This, by no means, precludes that there will not be different interpretations or competing accounts of what is true, what is real or what is right or good. Indeed, to assume universal unanimity and agreement would be to put an end to philosophy! What it does mean is that the human capacity for communication and understanding could not be realized if we were merely isolated individual competitors.

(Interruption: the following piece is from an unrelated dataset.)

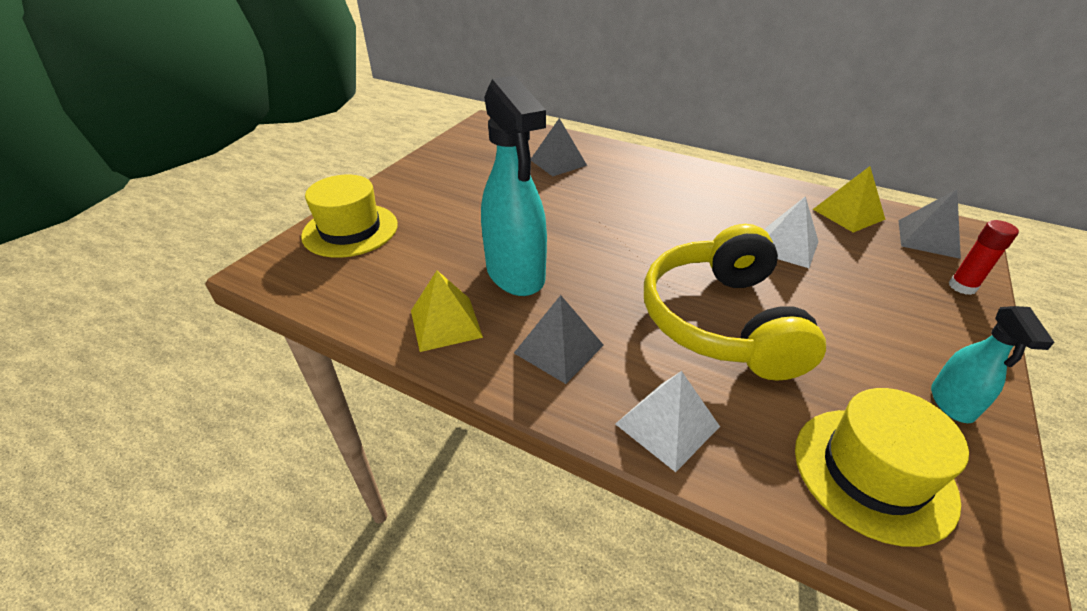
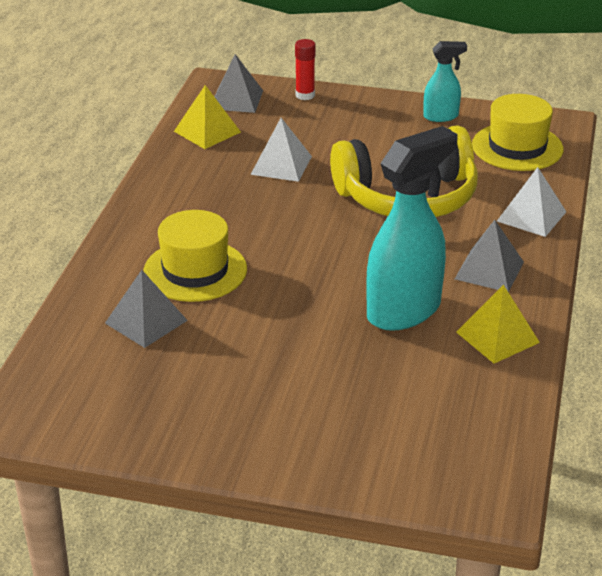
camera: 105 degrees left, 5 degrees down
yellow hat [301,175,398,258] -> yellow hat moved to [144,210,247,302]

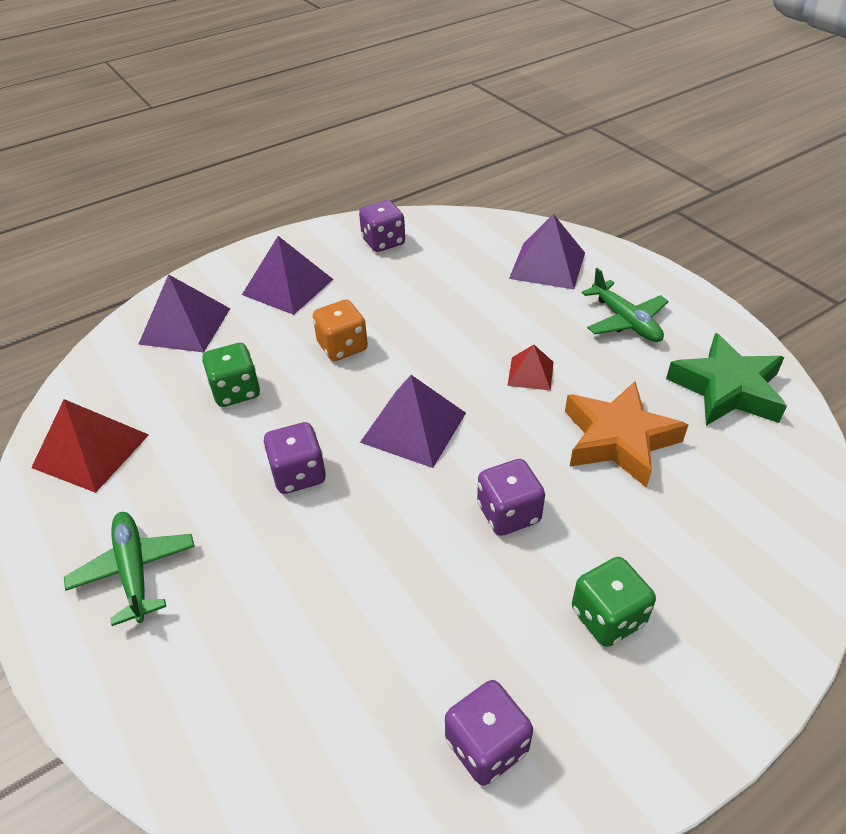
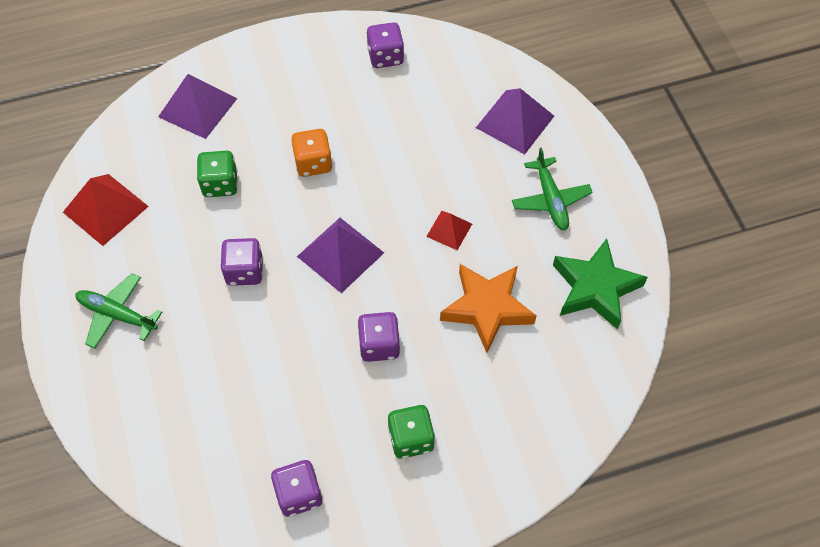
camera: 15 degrees right, 15 degrees up
green plane [64,512,195,626] -> green plane turned 60 degrees counterclockwise [75,273,162,349]
purple pyramid [242,236,333,315] -> none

As distinctive human capacities communication and understanding presuppose reciprocity, collaboration, cooperation—and something neoliberal capitalism would like to entirely eradicate: community.

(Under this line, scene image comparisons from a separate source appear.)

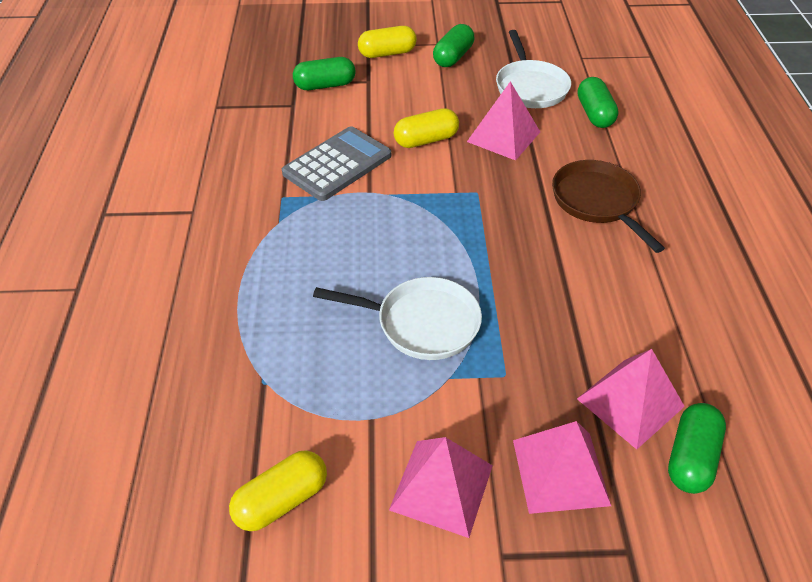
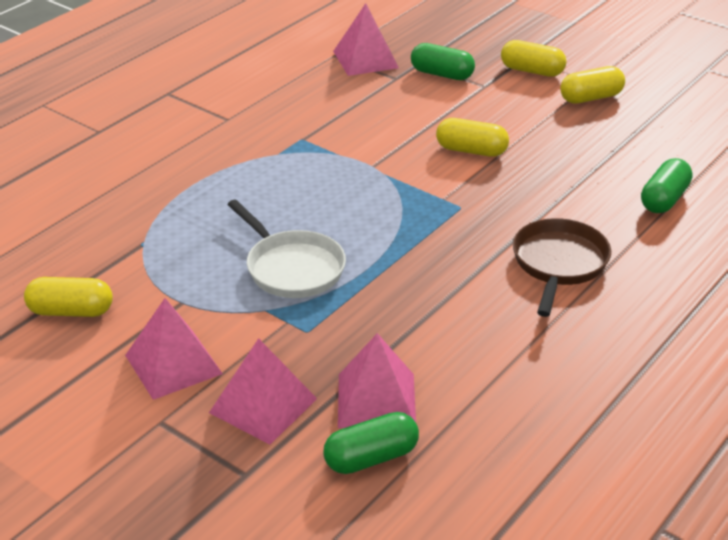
camera: 40 degrees right, 10 degrees down
grey calculator [282,126,391,201] -> none
green capsule [433,24,475,67] -> yellow capsule [560,66,625,103]
pink pyramid [467,81,540,161] -> pink pyramid moved to [333,3,399,76]
white pan [496,30,571,108] -> none

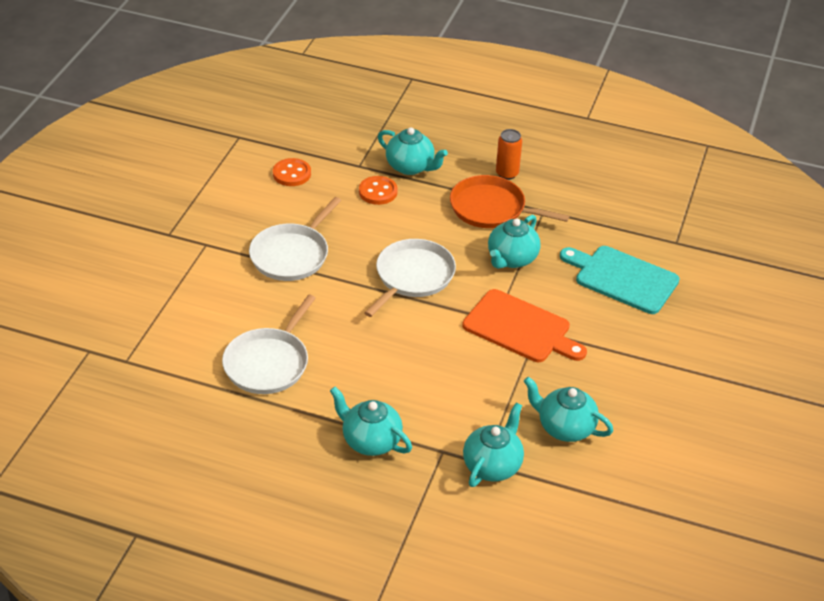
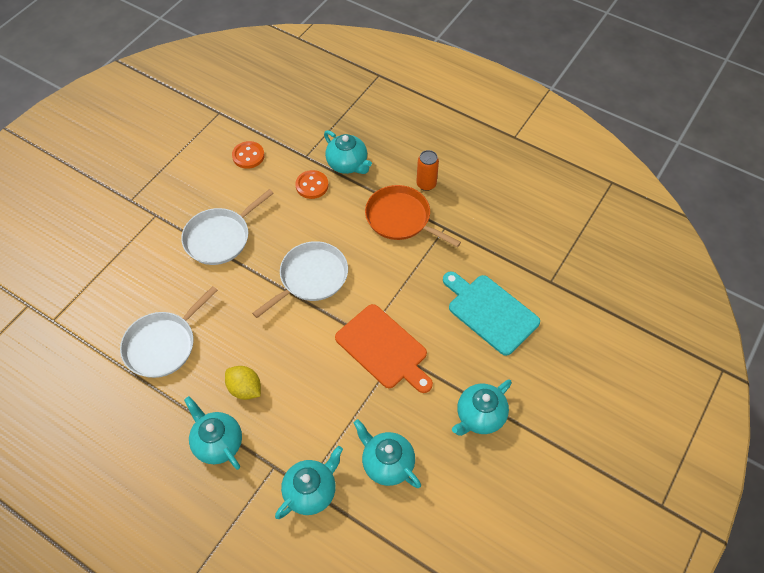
camera: 15 degrees right, 15 degrees up
turquoise teapot [488,215,541,269] -> turquoise teapot moved to [452,379,512,436]
none -> yellow lemon [225,366,261,400]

In addition to philosophical/conceptual notions about the fundamental nature of cooperation, there are empirical-sociological studies too numerous to mention that demonstrate why human societies and communities are much more the product of cooperation than competition.

The second myth of neoliberal capitalism is that we are not citizens who live in communities that we would like to see flourish, but individual consumers who must be first in line if we want to be ‘winners’ rather than ‘losers.’ In the 21st century the expression ‘let justice be done, though the world perish (‘fiat iustitia, et pereat mundus’) has morphed into ‘let consumption reign, though the earth perish’.

What has us a little frightened these days is that the world is perishing at a much more accelerated rate than we thought only a few years ago.

We have become fatalists by default because we continue accede to a capitalist system which presupposes that humans have no power to imagine a world without capitalism.